Tag Archives: Big Data

Social Analysis with DataSift, Google Enterprise and Tableau at #sdwk13 London

A compelling presentation showing how easy it is to take off-the-shelf software (COTS in the old jargon) to go right from extracting social data to sorting, querying and presenting it.

For those of us from an IT Architecture background I’ve illustrated the ETL/Data Warehouse type steps that these three offerings bring together (they have already built the integrations), it really did look very straightforward.

social data week 1

What was missing, for me, was the ability to explore or analyse the social network. I spoke to Datasift a few weeks ago about Twitter data and they explained that they did not provide follower data so, at this stage, those of us wanting to look into the networks are still going to have to write a bit of code.

Time Well Spent at Cloud World Forum and Big Data World Congress

cwf_bdwc

An interseting couple of days.

Google are targeting enterprises as a PaaS provider. Their view is Digital Natives will bring consumer technologies into the workplace and concentrate on systems of collaboration rather than systems of record . They put a lot of value in the Gartner Nexus of Forces.

Performance Management of Cloud Platforms (PaaS): with elastic computing sloppy development of inefficient code can be masked by infrastructure but at what cost? Application Performance Monitoring may be more important, than in on-prem, to help stop money leaks.

The panel discussion of Big Data Skills started with a great quote: “do you have a [Big Data] Problem or is it a Big [Data Problem]?”, well I found it amusing. The discussion concluded that:

  • Many organisations are struggling to get Big Data out of R&D
  • We need to be careful that it does not become over-intrusive in people’s lives

As we know there is rarely anything genuinely new: I met the guys from elasticsearch who explained it uses Lucene (as does Neo4j) to index text and that this was something called an inverted index. Well that bought back a few memories from the early 90s when I worked for Dataware Technologies integrating BRS into customer solutions.

The Open Data Institute promote the use of government data and offer help (not financial) to start-ups who want to take that data and add value to it.

Talend echoed sentiment from last week’s BDA conference: why Extract – Transform – Load when you can Extract – Load – Transform using Hadoop.

The Cloud Security Alliance called for more transparency and honesty which should apply to corporations as well as governments.

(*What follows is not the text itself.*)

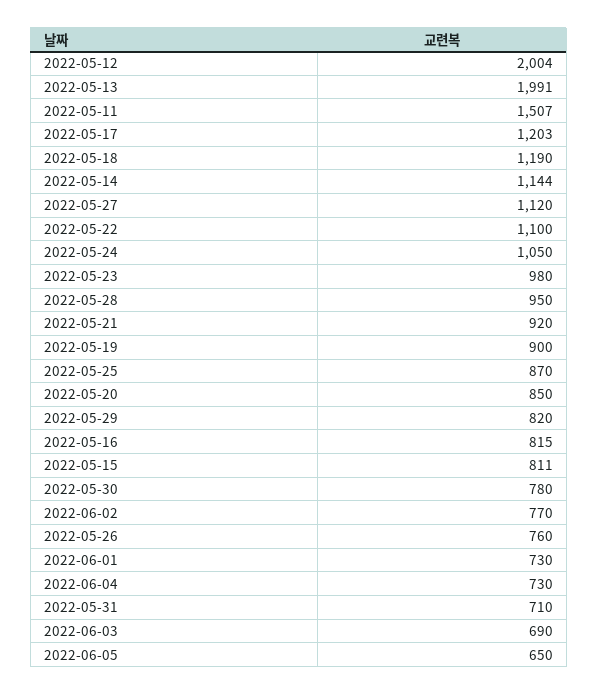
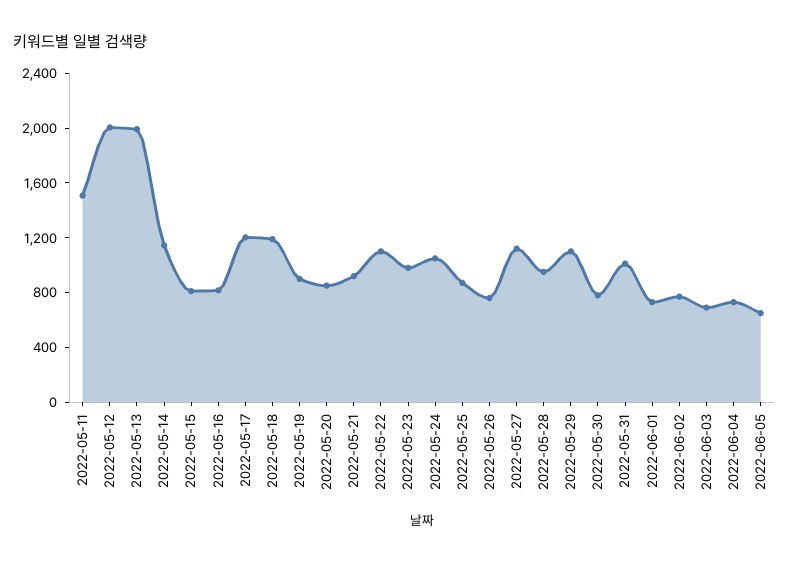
2022-05-29: 820 -> 1100
2022-05-31: 710 -> 1000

It’s something Enterprise Architects need to consider when they examine proposals that will impact individuals’ anonymity.

The question of whether recent revelations about PRISM will see people move away from Facebook was raise during a panel discussing protection of sensitive data in the cloud. I suspect not but time will tell.

Digital Innovation Group reinforced the message about the importance of context and trying to understand the language of peoples social media output. You need to be able to deal with slang and differentiate between not agreeing with an opinion versus that being their opinion.

Whitehall Media Big Data Analytics, June 2013

Whitehall Media Big Data Analytics Logo

A very interesting day. In the introduction the chairman asked for a show of hands as to who worked in IT or other parts of organisations: the split was about 50/50.

My main observations are:

  • Hadoop is the standard; think of it as ETL on steroids: you will probably still want to feed the results into traditional databases and analytical tools. Hive provides a SQL-like language over the top. You can use Hadoop to make your archives ‘active’
  • Organisations need to know what is being said about them, too often people find out what is happening in their own organisation on social media first.
  • Think of the value in the data. For example car manufacturers are increasing the number of sensors in cars and collecting the data: they understand how you drive, maybe they could offer you insurance?
  • Context is very important when looking at a piece of unstructured data.
  • Decision makers need to be given a relevant subset of data.
  • Organisations need to monitor global mega-trends. Take a look at http://www.news-spectrum.com/
  • If you are analysing email content the disclaimers often placed at the end of the message can cause a lot of misleading conclusions
  • “See Lots – Know Little – Do Less” (David Ackroyd, Telefonica); in other words too much information is not useful
  • When you have a lot of data you can start looking for hidden patterns
  • Prediction: can you spot customers who are about to depart?
  • A Big Data initiative needs to offer value. Look for the sweet spot: a conjunction of revenue, cost and risk.
  • Make sure Big Data thinking includes an outside-in perspective
  • Data Art is the next big paradigm?